Pose landmark coordinates:

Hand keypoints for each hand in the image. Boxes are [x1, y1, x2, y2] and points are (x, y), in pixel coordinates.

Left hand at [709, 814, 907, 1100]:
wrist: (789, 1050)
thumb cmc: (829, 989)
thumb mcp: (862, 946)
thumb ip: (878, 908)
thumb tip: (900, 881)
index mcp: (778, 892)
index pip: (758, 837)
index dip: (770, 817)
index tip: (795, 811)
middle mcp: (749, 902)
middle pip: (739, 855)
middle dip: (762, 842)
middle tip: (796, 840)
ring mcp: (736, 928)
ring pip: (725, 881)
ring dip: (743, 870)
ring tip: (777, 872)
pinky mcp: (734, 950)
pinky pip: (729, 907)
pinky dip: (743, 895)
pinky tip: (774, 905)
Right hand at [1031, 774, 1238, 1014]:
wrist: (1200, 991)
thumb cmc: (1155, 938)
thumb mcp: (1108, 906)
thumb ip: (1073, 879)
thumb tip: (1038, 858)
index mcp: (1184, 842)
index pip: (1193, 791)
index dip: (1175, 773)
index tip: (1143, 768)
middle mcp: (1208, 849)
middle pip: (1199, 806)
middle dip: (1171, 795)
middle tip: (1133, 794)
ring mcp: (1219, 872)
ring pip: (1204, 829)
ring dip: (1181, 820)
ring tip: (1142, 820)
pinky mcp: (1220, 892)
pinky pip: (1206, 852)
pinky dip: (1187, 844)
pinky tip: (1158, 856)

▸ ASSIGNMENT
Sift the data above for lines with "index", then copy each one.

▸ THE ANSWER
index mcp: (778, 892)
index pip: (758, 837)
index dip: (770, 817)
index tip: (795, 811)
index mcp: (1184, 842)
index pip: (1193, 791)
index dip: (1175, 773)
index tip: (1143, 768)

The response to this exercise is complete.